▶ **Prompt A**: In the mlr3 post, explain why the code builds an artificial test-train partition with createDataPartition.
▶ **Prompt B**: Continue the mlr3 forum post from the end of the second task definition.

▶ **Supplied text**:
↓

Background
I'm modeling and predicting with the mlr3 package in R. I'm working with one big data set that consists out of test and train sets. Test and train sets are indicated by an indicator column (in code: test_or_train).
Goal
- Batch train all learners with the train rows indicated by the train_or_test column in the data set.
- Batch predict the rows designated by the 'test' in the test_or_train column with the respective trained learner.
Code
- Place holder data set with test-train indicator column. (In the actual data train-test split is not artifictial)
- Two tasks (in the actual code tasks are distinct and there are more.)
library(readr)
library(mlr3)
library(mlr3learners)
library(mlr3pipelines)
library(reprex)
library(caret)
# Data
urlfile = 'https://raw.githubusercontent.com/shudras/office_data/master/office_data.csv'
data = read_csv(url(urlfile))[-1]
## Create artificial partition to test and train sets
art_part = createDataPartition(data$imdb_rating, list=FALSE)
train = data[art_part,]
test = data[-art_part,]
## Add test-train indicators
train$test_or_train = 'train'
test$test_or_train = 'test'
## Data set that I want to work / am working with
data = rbind(test, train)
# Create two tasks (Here the tasks are the same but in my data set they differ.)
task1 =
TaskRegr$new(
id = 'office1',
backend = data,
target = 'imdb_rating'
)
task2 =
TaskRegr$new(
id = 'office2',
backend = data,
target = 'imdb_rating'
)

↑

▶ **Exercise data**:

↓

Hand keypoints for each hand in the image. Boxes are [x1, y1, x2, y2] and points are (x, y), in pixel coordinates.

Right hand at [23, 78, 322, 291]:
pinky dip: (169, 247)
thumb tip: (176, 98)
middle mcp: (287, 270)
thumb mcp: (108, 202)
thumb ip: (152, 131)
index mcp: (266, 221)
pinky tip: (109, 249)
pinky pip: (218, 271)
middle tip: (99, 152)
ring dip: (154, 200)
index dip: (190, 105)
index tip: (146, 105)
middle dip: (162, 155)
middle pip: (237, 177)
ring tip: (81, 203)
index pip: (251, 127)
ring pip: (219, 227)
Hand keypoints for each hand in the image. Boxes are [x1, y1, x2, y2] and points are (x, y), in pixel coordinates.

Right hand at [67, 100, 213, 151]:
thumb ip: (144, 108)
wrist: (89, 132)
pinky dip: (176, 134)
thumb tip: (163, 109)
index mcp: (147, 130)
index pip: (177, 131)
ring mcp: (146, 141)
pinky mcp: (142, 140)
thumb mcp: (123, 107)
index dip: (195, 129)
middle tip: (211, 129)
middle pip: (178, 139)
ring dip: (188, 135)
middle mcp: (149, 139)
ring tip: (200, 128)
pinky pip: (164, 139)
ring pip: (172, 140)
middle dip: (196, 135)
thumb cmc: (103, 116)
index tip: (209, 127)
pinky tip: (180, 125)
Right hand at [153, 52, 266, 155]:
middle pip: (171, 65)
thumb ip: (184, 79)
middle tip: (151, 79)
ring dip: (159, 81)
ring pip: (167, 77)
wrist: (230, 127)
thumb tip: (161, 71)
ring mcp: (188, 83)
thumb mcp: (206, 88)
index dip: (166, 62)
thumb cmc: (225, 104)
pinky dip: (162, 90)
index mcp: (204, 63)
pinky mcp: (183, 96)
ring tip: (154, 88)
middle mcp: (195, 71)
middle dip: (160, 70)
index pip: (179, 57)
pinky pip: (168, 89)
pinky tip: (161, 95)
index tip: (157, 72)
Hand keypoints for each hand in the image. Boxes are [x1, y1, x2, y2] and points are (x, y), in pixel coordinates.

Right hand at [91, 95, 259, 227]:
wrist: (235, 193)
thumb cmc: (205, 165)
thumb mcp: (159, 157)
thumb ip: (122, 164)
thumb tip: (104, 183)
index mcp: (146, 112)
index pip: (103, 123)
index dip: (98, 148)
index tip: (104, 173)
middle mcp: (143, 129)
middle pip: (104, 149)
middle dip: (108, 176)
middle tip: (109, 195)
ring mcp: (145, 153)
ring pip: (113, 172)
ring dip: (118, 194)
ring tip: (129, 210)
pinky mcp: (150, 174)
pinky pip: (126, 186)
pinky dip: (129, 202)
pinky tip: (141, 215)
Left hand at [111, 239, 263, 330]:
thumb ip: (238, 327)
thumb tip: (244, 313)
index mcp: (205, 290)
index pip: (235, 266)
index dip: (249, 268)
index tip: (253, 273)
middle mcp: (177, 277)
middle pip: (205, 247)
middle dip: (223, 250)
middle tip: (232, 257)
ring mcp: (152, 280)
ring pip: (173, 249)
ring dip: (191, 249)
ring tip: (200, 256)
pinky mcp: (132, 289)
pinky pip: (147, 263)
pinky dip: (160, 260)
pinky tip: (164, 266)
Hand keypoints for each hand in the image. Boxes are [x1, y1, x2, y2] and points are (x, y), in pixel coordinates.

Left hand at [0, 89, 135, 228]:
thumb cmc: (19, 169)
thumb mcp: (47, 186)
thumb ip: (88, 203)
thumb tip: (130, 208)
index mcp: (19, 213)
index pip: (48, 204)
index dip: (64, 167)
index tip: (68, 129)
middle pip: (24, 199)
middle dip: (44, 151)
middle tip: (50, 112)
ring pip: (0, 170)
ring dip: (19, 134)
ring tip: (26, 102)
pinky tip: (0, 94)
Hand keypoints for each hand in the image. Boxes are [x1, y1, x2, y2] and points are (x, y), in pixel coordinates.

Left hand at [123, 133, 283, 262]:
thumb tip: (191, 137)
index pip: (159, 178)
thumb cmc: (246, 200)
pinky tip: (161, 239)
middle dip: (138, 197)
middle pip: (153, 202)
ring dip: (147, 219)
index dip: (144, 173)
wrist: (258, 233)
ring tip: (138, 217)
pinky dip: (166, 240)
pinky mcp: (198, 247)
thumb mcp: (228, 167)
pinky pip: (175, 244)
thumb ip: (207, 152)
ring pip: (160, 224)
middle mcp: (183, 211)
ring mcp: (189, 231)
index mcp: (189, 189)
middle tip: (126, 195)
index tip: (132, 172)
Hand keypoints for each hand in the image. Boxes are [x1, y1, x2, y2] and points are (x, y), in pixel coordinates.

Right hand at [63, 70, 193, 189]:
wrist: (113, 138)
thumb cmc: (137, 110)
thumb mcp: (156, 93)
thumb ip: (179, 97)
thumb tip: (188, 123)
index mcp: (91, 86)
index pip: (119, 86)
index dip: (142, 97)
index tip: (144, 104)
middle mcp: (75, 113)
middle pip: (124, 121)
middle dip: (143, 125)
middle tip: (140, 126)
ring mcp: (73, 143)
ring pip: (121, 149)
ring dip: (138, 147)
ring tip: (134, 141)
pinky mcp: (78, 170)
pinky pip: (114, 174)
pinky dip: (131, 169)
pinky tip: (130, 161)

↑
↓

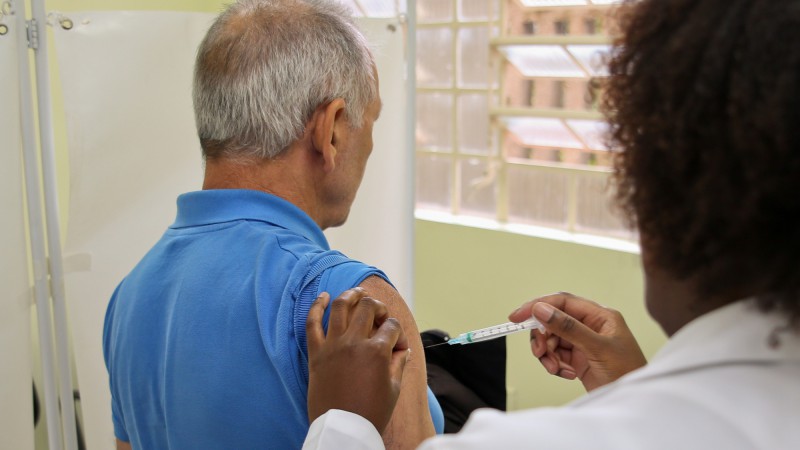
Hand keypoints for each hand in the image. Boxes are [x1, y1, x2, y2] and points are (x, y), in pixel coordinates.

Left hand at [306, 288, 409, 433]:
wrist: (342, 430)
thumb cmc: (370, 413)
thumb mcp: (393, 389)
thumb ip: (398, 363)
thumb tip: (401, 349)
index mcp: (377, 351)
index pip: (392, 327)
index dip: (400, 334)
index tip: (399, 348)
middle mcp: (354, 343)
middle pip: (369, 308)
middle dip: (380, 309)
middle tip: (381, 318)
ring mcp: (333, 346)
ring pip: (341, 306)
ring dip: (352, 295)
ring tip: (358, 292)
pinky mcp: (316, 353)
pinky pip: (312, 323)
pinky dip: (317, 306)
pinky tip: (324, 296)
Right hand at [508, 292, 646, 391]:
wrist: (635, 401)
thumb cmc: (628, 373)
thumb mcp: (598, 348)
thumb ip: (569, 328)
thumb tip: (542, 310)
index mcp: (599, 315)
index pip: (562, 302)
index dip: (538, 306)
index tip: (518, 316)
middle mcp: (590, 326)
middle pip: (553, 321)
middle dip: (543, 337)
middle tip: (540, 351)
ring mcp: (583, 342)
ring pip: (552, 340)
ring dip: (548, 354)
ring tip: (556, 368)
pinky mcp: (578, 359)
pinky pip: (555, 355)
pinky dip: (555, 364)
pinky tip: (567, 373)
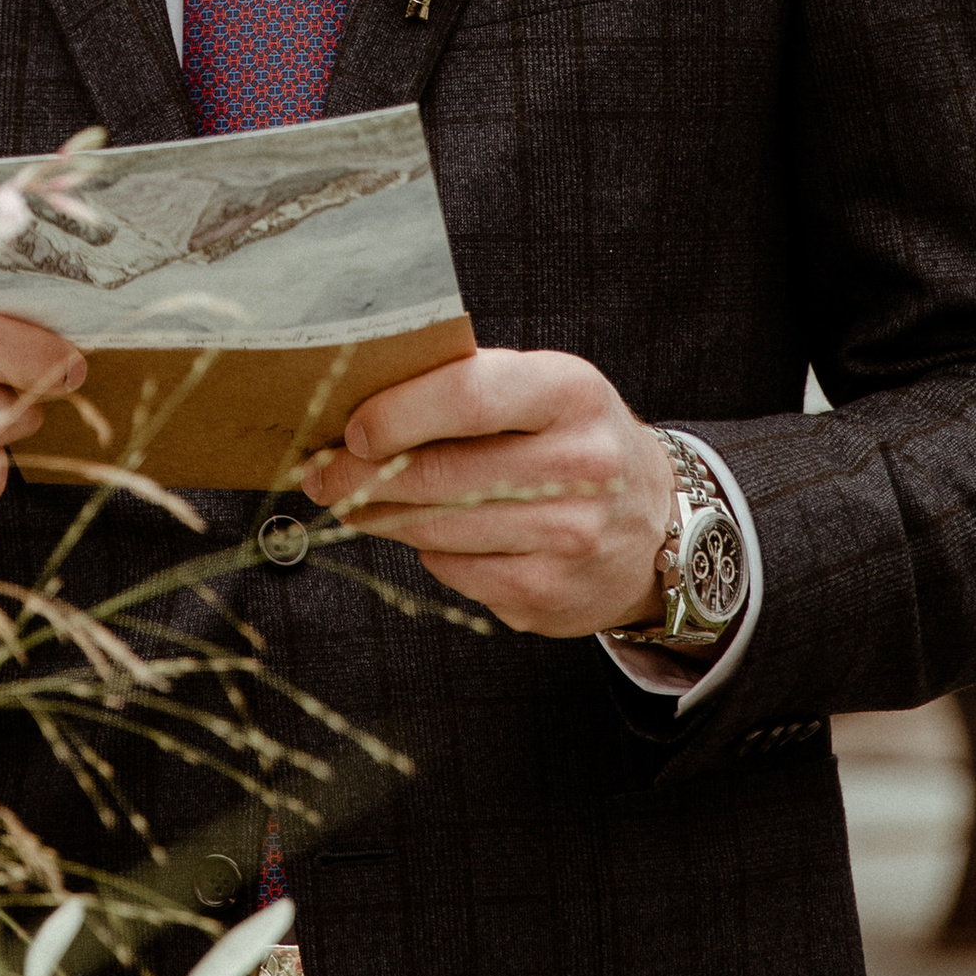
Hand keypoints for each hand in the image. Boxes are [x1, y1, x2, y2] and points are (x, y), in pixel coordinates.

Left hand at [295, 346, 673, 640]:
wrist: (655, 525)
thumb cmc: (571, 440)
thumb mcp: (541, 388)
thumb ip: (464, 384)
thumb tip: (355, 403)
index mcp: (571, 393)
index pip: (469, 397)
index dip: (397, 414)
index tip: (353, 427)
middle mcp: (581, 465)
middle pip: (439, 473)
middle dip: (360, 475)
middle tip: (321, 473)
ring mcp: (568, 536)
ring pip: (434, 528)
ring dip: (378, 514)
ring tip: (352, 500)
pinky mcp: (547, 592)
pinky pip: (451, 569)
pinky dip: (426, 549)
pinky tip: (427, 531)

↑
↓

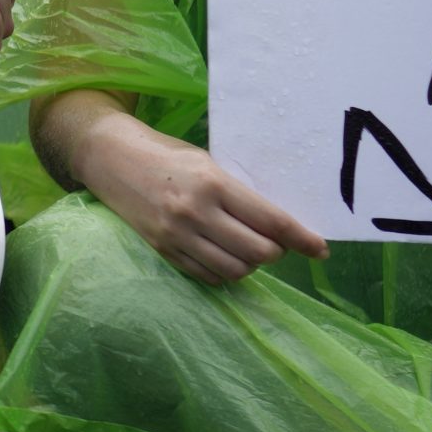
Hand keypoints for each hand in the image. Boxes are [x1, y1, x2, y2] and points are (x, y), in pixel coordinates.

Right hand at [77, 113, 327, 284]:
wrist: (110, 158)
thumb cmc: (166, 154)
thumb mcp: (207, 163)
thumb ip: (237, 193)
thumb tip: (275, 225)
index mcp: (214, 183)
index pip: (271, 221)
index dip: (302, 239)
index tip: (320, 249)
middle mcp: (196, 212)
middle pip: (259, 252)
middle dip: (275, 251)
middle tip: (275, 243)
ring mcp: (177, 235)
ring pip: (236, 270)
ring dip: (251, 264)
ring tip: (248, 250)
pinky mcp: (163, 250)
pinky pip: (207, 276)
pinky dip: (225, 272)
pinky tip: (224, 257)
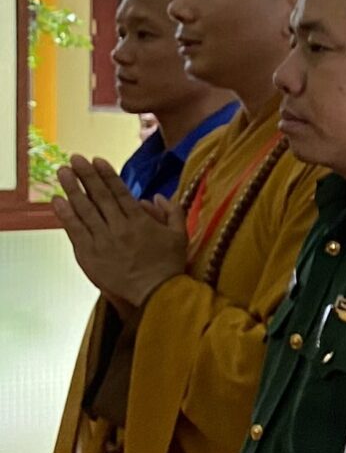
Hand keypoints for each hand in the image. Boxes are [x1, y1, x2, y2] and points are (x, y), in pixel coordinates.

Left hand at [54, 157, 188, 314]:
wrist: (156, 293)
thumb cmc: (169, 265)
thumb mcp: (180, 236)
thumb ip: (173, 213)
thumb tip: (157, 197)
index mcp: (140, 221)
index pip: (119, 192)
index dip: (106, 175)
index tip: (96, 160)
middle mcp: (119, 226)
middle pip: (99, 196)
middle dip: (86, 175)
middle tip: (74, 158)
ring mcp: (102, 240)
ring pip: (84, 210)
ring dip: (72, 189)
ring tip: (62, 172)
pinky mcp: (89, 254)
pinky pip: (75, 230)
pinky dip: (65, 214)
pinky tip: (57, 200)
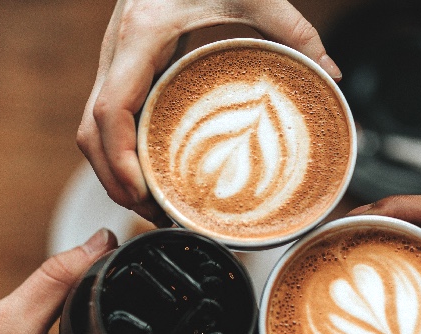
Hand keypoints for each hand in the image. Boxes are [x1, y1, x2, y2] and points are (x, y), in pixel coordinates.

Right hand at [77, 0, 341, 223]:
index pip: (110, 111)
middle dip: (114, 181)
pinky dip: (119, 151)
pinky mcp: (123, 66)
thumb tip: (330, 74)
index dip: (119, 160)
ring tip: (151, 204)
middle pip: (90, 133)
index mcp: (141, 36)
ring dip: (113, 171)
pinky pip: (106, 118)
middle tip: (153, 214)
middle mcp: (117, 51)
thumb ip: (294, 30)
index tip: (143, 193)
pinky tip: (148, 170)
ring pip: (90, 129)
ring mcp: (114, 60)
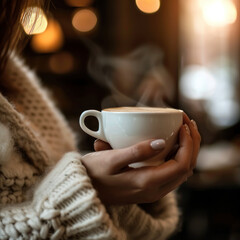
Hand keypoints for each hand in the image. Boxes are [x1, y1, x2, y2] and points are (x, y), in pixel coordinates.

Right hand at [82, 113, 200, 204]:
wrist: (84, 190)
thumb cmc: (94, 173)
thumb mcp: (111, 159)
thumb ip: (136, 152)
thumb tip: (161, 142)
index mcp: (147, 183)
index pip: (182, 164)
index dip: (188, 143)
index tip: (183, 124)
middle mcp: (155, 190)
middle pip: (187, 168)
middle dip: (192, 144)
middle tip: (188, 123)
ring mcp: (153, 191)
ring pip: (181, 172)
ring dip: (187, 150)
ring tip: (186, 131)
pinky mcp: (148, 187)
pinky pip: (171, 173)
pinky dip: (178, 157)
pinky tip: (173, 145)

↑

▶ **Response area A**: The code runs on a placeholder data set, so it needs a made-up split to produce the test_or_train indicator column. In the poster's actual data, the train-test split is not artificial.

▶ **Response area B**:
# Model specification
graph =
po('scale') %>>%
lrn('regr.cv_glmnet',
id = 'rp',
alpha = 1,
family = 'gaussian'
)
# Learner creation
learner = GraphLearner$new(graph)
# Goal
## 1. Batch train all learners with the train rows indicated by the train_or_test column in the data set
## 2. Batch predict the rows designated by the 'test' in the test_or_train column with the respective trained learner
Created on 2020-06-22 by the reprex package (v0.3.0)
Note
I tried using benchmark_grid with row_ids to only train the learner with the train rows but this did not work and it was also not possible to work with the column designator with is much easier than with row indices. With the column test-train designator one can work with one rule (for the split) whereas working with the row indices only works as long as the tasks contain the same rows.
benchmark_grid(
tasks = list(task1, task2),
learners = learner,
row_ids = train_rows # Not an argument and not favorable to work with indices
)